On April 2, 2017, the winner of the Golden Lion, Anne Imhof, published a photo of herself in Venice on her Instagram account: she is sitting with legs wide and arms crossed at the rear end of a U-shaped leather seating area in the lower deck of a boat, dressed completely in black, a Longchamp handbag at her feet and a dark cap with white lettering hiding half of her face. It is mirrored by the shiny black ceiling and the plastic stickers on the window panes reveal: “Turismo.” With the time of the publication of the picture, the knowledge of the Venice Biennale and that this woman is an artist, her shot can be understood immediately as a clear and broad hint. The title of her self-portrayal #venice #transport @juicyfilet conceals the fact that she is currently in the middle of the exhibition structure of her solo exhibition in the German Pavilion and is considered a favorite for the Golden Lion.

The photographic work Venetian Blind was created almost fifty years earlier, in 1970. On twenty-four polaroid photos, the Canadian conceptual artist Michael Snow can be seen photographing himself head-on, closing his eyes and furiously shaking his head. Due to the movement of the head, it appears blurred in the picture. The background of the picture is clearly visible: Venetian monumental architecture. If you put together the evidence (artist, Venice), the photographs can also be located in the events around the Venice Biennale. They also announce a success story, because the photos were taken the morning after the artist opened his solo exhibition in the Canadian Pavilion - the high point of his career so far.
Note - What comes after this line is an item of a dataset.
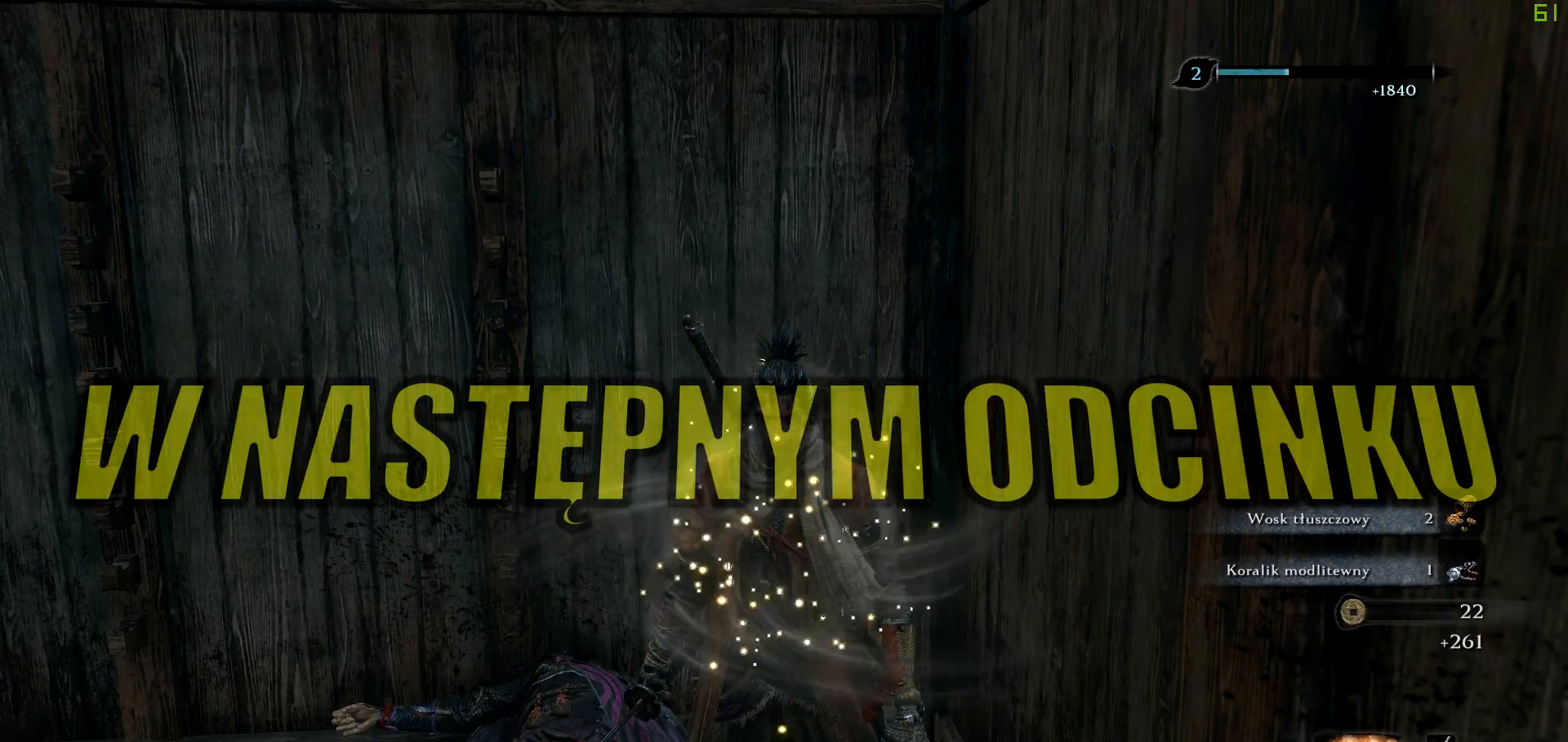
{"buttons": ["X"], "left_stick": "center", "right_stick": "center", "events": []}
From today's perspective, the formally arranged photographs (except for the closed eyes and the blurring of the face) represent a panorama selfie par excellance. They appear familiar and current, although they are already half a century old. Snow himself said several times that the photographs were not self-portraits. Art criticism of the work sees it differently - there are repeated self-portrait attributions and attempts to read the work as an autobiographical statement.
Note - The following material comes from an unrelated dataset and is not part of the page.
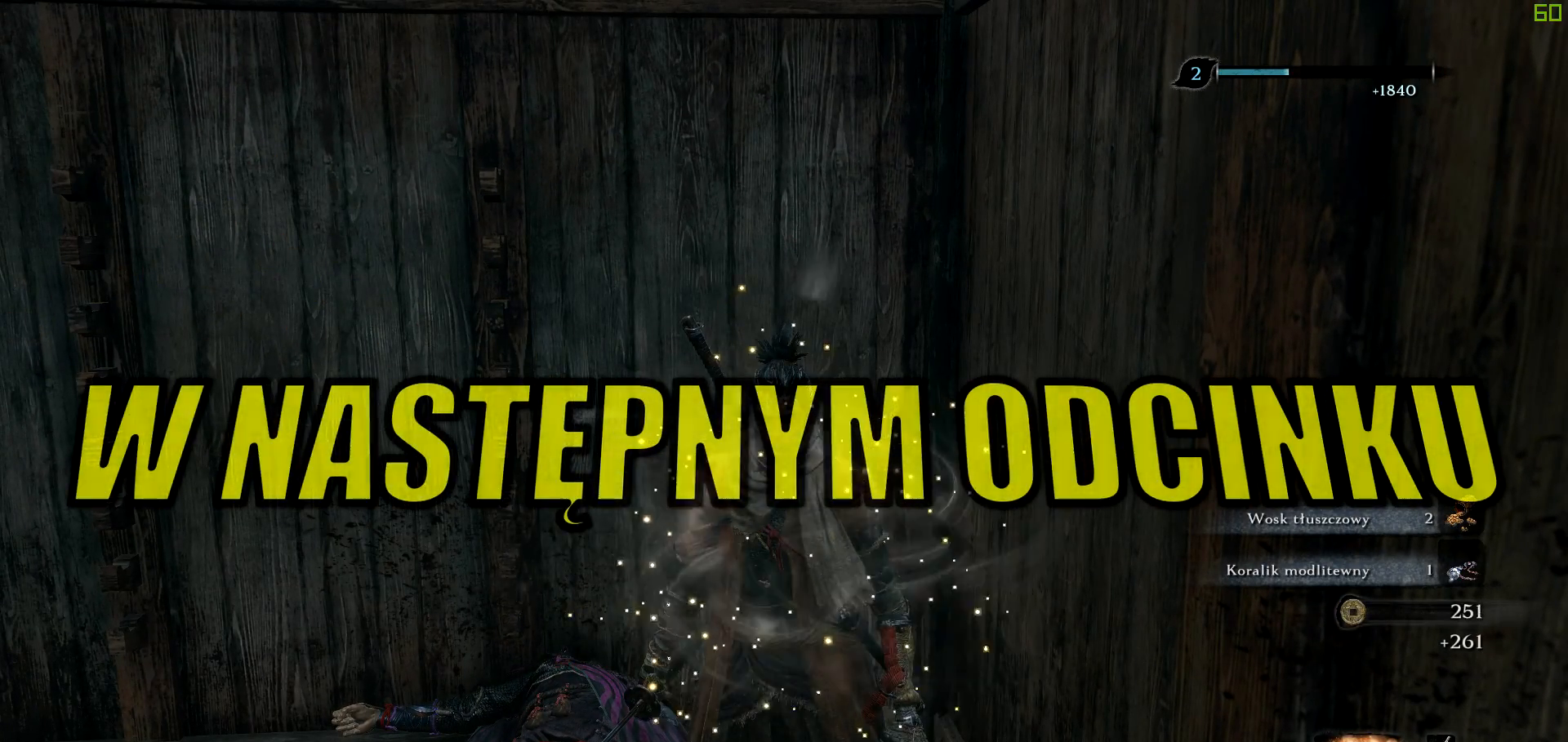
{"buttons": ["X"], "left_stick": "center", "right_stick": "center", "events": []}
This contradiction of interpretation and self-expression allows the following interpretations with regard to Venetian Blind: First, that it is part of a certain staging strategy and thus functions in terms of the concept of the classic self-portrait; Secondly, with regards to Imhof's self-portrayal, it moves in the direction of an artistic selfie, since it is mainly intended to communicate (success); Or thirdly, that Venetian Blind can actually be understood as a conceptual representation-critical work as described by the artist.

The master’s thesis “Snow in Venice. The Photographic Work Venetian Blind by Artist Michael Snow Between Self-Portrait, Selfie and Concept Art” therefore poses the question, how nevertheless effective these criteria are despite the declared retreat from subjectivity and authorship in conceptual art, and how are they articulated.